Pour se démarquer de l’offre existante, DUBOURG (quel qu’il soit en réalité) entend proposer une synthèse “actualisée” et corrigée en un seul volume, pas trop volumineux et plus accessible que des manuels en plusieurs tomes, car, selon lui, “la science de la ménagère et du propriétaire est encore disséminée dans des traités spéciaux sans clarté, dans des recueils périodiques sans ordre”. Il ambitionne, en adoptant le format particulièrement pratique du dictionnaire, de condenser “tout ce qui est nécessaire dans l’administration intérieure d’une maison de ville ou de campagne, tout ce qui doit composer l’éducation première d’une mère de famille, tout ce qui concourt au bien-être individuel et général”. Regrettons cependant que l’ouvrage souffre de ne pas être agrémenté d’illustrations…

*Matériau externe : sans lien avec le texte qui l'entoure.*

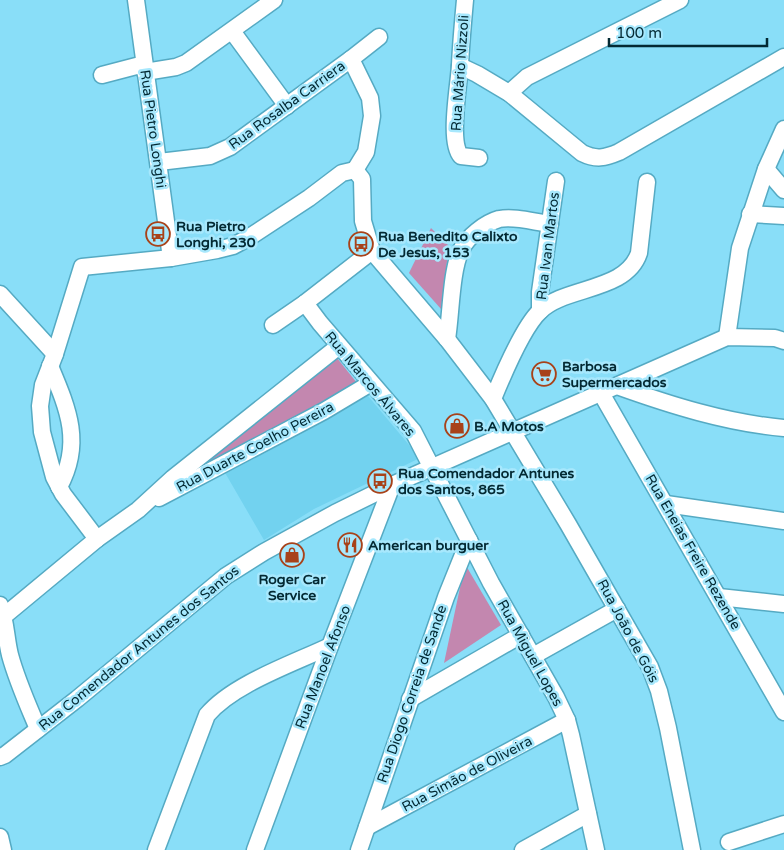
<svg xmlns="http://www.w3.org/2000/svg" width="784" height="850" font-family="'Varela Round',sans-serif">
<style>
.built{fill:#72d2ef}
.green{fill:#c387af}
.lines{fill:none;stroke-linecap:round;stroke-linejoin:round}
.minor-casing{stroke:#55aac3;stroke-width:19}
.minor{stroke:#fff;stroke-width:16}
.labels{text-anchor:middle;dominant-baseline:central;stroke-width:5;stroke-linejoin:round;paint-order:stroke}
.street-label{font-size:14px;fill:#032933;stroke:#a7e8fd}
.poi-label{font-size:14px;font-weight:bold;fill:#032933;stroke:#a7e8fd;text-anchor:start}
</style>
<rect width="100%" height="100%" fill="#89def8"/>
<path class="built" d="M368 396 420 458 314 509 264 540 224 471Z"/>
<g class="green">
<path d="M431 228 449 246 441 309 409 273Z"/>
<path d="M337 358 357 383 208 468 183 476Z"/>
<path d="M465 564 501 625 444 663Z"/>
</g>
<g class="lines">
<g class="minor-casing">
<g id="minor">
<path d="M136 0 171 258"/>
<path d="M465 0C463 22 461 43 460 65 459 85 448 142 461 156L479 158"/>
<path d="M232 31 287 106"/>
<path d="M351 59 370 98 372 116 366 152 355 170"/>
<path d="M460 66 477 74 509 93 582 153C596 160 605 158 619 152L784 57"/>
<path d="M145 72 176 67 186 63 274 0"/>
<path d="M102 75 144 64"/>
<path d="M509 93 527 77 680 0"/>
<path d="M159 162 210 156 230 147 351 59 379 37"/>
<path d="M766 169 784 190"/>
<path d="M355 170 362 179 363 221 372 251 447 339 493 399 568 524 650 667 659 691 668 728 692 850"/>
<path d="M750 214 784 216"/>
<path d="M0 294 55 354"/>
<path d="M305 303 320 323 413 431 491 583 556 697 567 720 571 735 596 850"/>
<path d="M540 311V292L556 181"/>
<path d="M273 325 305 303 372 251"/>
<path d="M727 337 740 248 766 169 784 129"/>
<path d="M447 339C451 315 451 270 461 250 467 237 485 223 499 219 515 216 534 222 550 224"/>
<path d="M50 366C68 409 83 443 59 487"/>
<path d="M617 386C670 405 727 423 784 428"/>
<path d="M601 393 784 712"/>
<path d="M493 399C502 377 523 327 540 311 565 286 626 292 639 253L647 182"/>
<path d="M159 498 324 411 371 383"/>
<path d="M666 504 784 521"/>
<path d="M97 539 63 494 54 477 42 432 40 406 43 385 55 354 82 267 171 258 217 250 233 246 248 238 309 198 342 173 355 170"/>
<path d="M719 597 784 604"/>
<path d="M0 605C6 621 6 639 10 655 17 681 28 705 38 729"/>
<path d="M4 616 97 539 138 510 173 478 339 346"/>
<path d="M533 656 617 609"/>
<path d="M410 699 521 635"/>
<path d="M0 757 5 755 77 699 226 576 264 552 335 513 392 485 727 337 775 338 784 341"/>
<path d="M367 827 567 720"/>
<path d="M0 837 3 850"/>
<path d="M729 842 784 824"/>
<path d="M156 850 207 715C233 684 292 664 330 646"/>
<path d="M255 850 330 646 392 485"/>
<path d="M359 850 446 597 469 540"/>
<path d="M523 850 588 814"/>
</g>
</g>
<use href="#minor" class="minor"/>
</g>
<defs>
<g id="bus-ring" transform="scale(1.25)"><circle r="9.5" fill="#a7e8fd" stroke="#a84219" stroke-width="1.5"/><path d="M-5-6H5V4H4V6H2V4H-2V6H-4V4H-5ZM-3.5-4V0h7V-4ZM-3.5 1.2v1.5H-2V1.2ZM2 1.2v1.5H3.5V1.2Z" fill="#a84219"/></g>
<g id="supermarket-ring" transform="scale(1.25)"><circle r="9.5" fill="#a7e8fd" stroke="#a84219" stroke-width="1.5"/><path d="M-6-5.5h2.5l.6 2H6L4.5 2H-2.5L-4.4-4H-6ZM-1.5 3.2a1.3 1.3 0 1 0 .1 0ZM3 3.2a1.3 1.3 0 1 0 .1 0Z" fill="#a84219"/></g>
<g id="shop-ring" transform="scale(1.25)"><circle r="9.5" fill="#a7e8fd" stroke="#a84219" stroke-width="1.5"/><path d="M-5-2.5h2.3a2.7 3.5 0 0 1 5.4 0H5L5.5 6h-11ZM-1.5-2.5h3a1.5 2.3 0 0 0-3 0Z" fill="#a84219"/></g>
<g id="restaurant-ring" transform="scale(1.25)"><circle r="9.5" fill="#a7e8fd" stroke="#a84219" stroke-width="1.5"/><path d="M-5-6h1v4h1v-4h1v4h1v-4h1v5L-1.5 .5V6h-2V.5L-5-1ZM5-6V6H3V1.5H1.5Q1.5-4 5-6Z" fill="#a84219"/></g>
</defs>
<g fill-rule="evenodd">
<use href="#bus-ring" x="158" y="234"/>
<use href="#bus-ring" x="361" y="244"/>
<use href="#supermarket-ring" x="544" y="374"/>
<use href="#shop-ring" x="457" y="426"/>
<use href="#bus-ring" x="380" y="481"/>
<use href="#restaurant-ring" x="350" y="545"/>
<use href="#shop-ring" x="292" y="555"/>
</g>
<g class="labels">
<g class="street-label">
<text transform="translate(460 73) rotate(-86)">Rua Mário Nizzoli</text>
<text transform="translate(287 105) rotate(-36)">Rua Rosalba Carriera</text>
<text transform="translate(153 129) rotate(82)">Rua Pietro Longhi</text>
<text transform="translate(548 246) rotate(-83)">Rua Ivan Martos</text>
<text transform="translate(370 384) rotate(50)">Rua Marcos Álvares</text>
<text transform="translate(255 447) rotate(-28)">Rua Duarte Coelho Pereira</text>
<text transform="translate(693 552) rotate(60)">Rua Eneias Freire Rezende</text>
<text transform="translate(628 631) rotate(62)">Rua João de Góis</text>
<text transform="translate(139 648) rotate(-39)">Rua Comendador Antunes dos Santos</text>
<text transform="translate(530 653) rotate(61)">Rua Miguel Lopes</text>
<text transform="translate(323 667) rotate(-69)">Rua Manoel Afonso</text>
<text transform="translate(412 694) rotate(-71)">Rua Diogo Correia de Sande</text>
<text transform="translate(467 774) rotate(-28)">Rua Simão de Oliveira</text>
</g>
<g class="poi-label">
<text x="176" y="226">Rua Pietro<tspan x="176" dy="16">Longhi, 230</tspan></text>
<text x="378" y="236">Rua Benedito Calixto<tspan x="378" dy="16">De Jesus, 153</tspan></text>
<text x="562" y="366">Barbosa<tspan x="562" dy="16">Supermercados</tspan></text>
<text x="474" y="426">B.A Motos</text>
<text x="398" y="473">Rua Comendador Antunes<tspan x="398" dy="16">dos Santos, 865</tspan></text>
<text x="368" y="545">American burguer</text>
<text x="292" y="579" text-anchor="middle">Roger Car<tspan x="292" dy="16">Service</tspan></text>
</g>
</g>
<path d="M609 38v8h158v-8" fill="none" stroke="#032933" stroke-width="2.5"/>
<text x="616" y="38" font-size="15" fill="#032933" stroke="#a7e8fd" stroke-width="4" paint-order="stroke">100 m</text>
</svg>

La matière à traiter est très vaste, car, à côté de notions générales de sciences physiques et naturelles, le livre dispense des connaissances utiles sur la médecine, les remèdes naturels et ce qu’on pourrait appeler les premiers secours, l’agriculture et le jardinage, la préparation, la conservation et la cuisine des aliments, la gestion de l’office, la chasse et la pêche, mais aussi “les jeux et les amusements de l’esprit“ et ʺl’industrie domestique”. Conséquence logique de ce choix éditorial, le contenu du dictionnaire est très varié, pour ne pas dire éclectique. C’est ainsi qu’au fil des entrées, nous passons des recettes de macarons à la description de l’inflammation des amygdales, de la dysenterie à l’art de cuisiner le faisan ou d’utiliser des cendres pour laver le linge, en passant par les utilisations thérapeutiques de la bruyère, la manière d’engraisser un bœuf, l’état des connaissances scientifiques sur la Lune, ou encore les règles du jeu de la manille ; sans omettre la taxe des patentes ou le fonctionnement d’un moulin à vent.
La morale, souvent associée à l’hygiène et exempte de caractère religieux, n’est pas absente de ce livre. Parfois, au détour d’une définition, nous pouvons trouver des considérations assez curieuses, comme par exemple dans l’article « nourrice » : “Sans discuter, si, à l’instar d’un virus, le lait peut communiquer les vices, nous pensons que l’enfant peut au moins en acquérir les dispositions par la première éducation ordinairement confiée à ces femmes ; et nous croyons bien sincèrement que l’enfant sera colérique si sa nourrice a de fréquents accès de colère. L’enfant, naturellement imitateur, boira volontiers du vin si sa nourrice est dans l’habitude de s’enivrer, non seulement parce qu’elle ne lui en aura pas refusé, s’il a voulu faire comme elle, mais encore parce qu’elle lui aura donné cette habitude en le forçant à en boire ; car les gens vicieux aiment à propager leurs vices : d’ailleurs, une femme colère et buveuse fournira toujours du mauvais lait.”
Nous pouvons présumer que cet ouvrage, qui ne figure pas parmi les titres majeurs de LACROIX et de GIGAULT de LA BÉDOLLIÈRE, a quand même dû connaître un certain succès, puisqu’il sera réédité en 1839.